"This is my town. That's why I fight so hard to keep it right, " Rita Gross Nelson, Yonkers first black female police officer who died Wednesday, told The Journal News in 1991.
Rita Gross Nelson, who was hired as a city parking enforcement officer in the 1960s and became Yonkers' first black female police officer, died Wednesday at age 77.
"Rita was no stranger to being first," Mayor Mike Spano said in a statement. "As the first black female police officer in the Yonkers police department and the first female officer promoted to the rank of detective, Rita not only paved the way for so many other minority and female officers, she set the bar."
Nelson was hired in 1964 for a yearly salary of $4,536 after graduating from Roosevelt High School and serving in the Air National Guard. She was one of the first four women — and the only black woman — named "policewoman" in 1965.
She spent many years working in the juvenile aid and community affairs units where she was known as "Miss Rita." She also had a stint as a detective and on patrol duty in the North Command.

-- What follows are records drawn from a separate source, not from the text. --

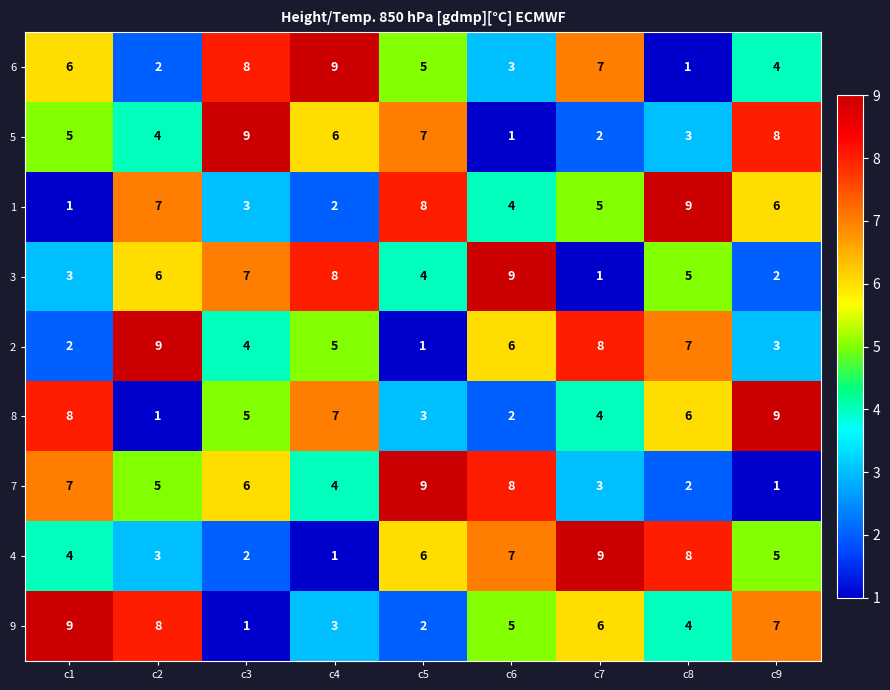

What is the maximum value shown in the chart?

9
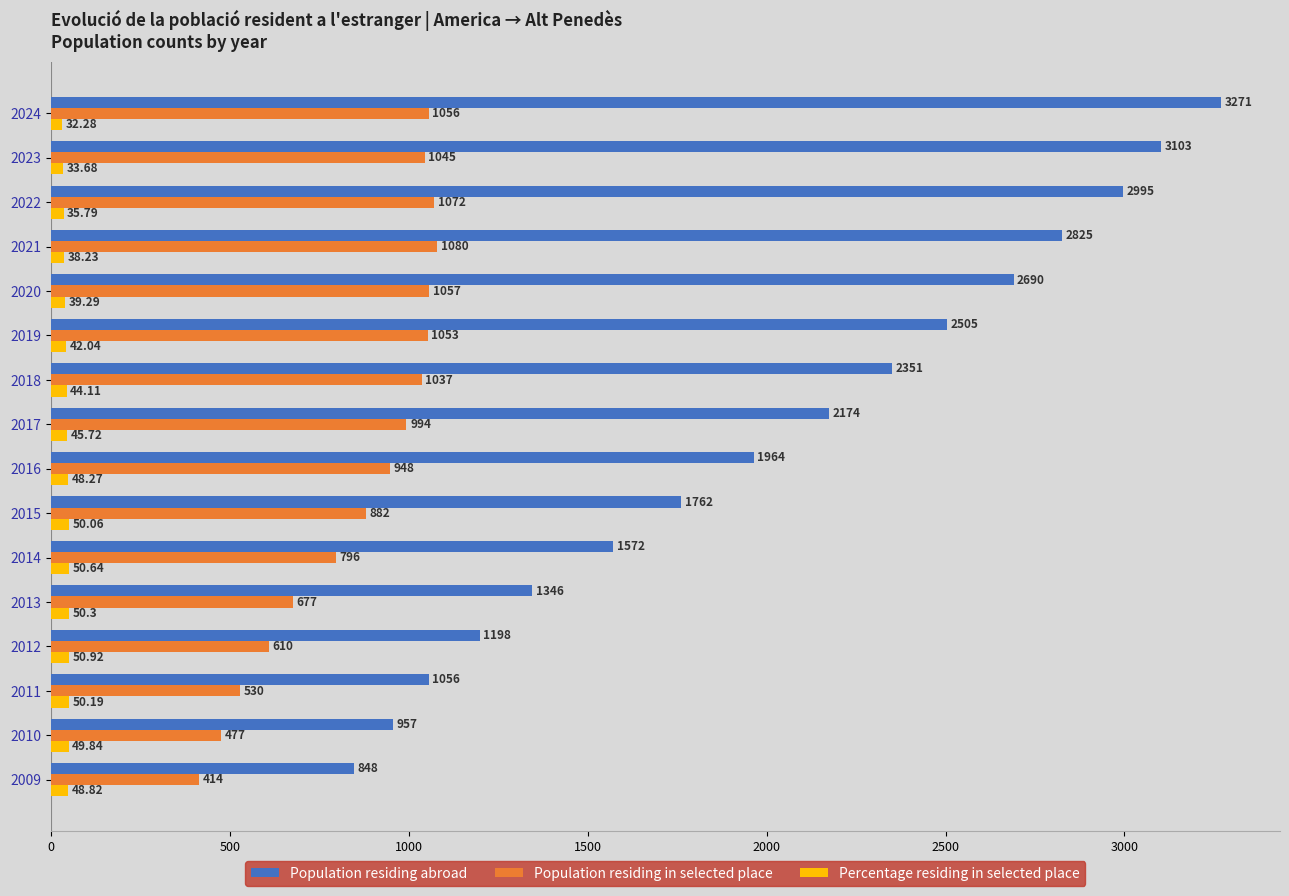

What are all the series names shown in the legend?

Population residing abroad, Population residing in selected place, Percentage residing in selected place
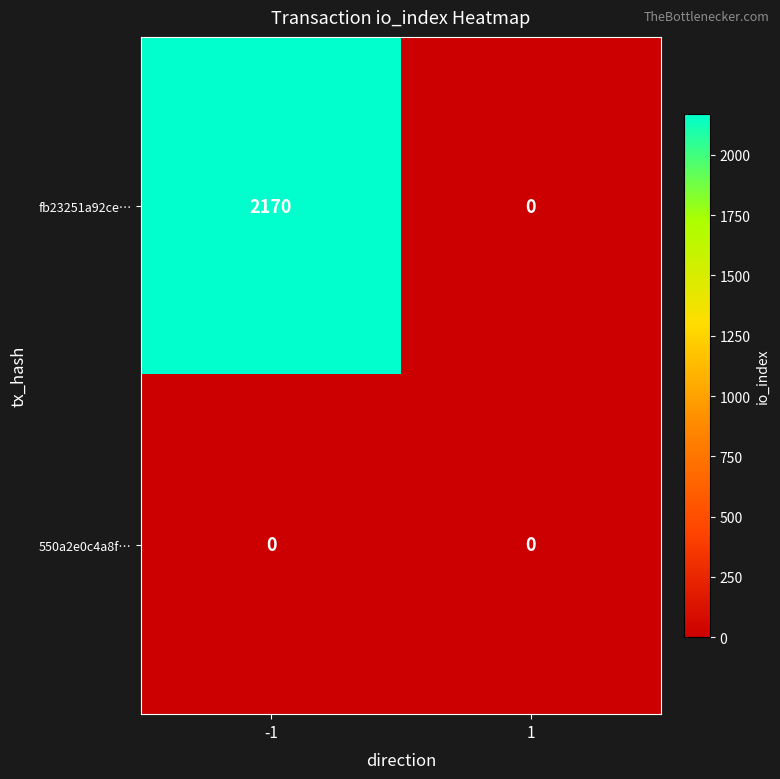

What is the difference between the fb23251a92ce… values at -1 and 1?

2170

Nelson retired from the police department in 1986 and held several positions after that, including chief of security for the Hudson River Museum and executive director of the Yonkers YMCA, and was in the safety department at Columbia University.
She also did volunteer work in the Yonkers schools to try to help kids stay out of trouble.
"This is my town. That's why I fight so hard to keep it right, " she told The Journal News in 1991.
She was hired at the Yonkers Board of Education as the first female court liaison, working closely with the judicial and school system, serving at-risk and incarcerated youth.
Nelson, a third-generation Yonkers resident, said then her deep roots in the city helped her connect with young people.
"Mostly these are my babies," she told The Journal News. "Every class I speak (to), I see somebody I know – the grandmother or the mother. It's amazing."
She is survived by three daughters, Maria George, Celleste Gilbert and Carol Gross.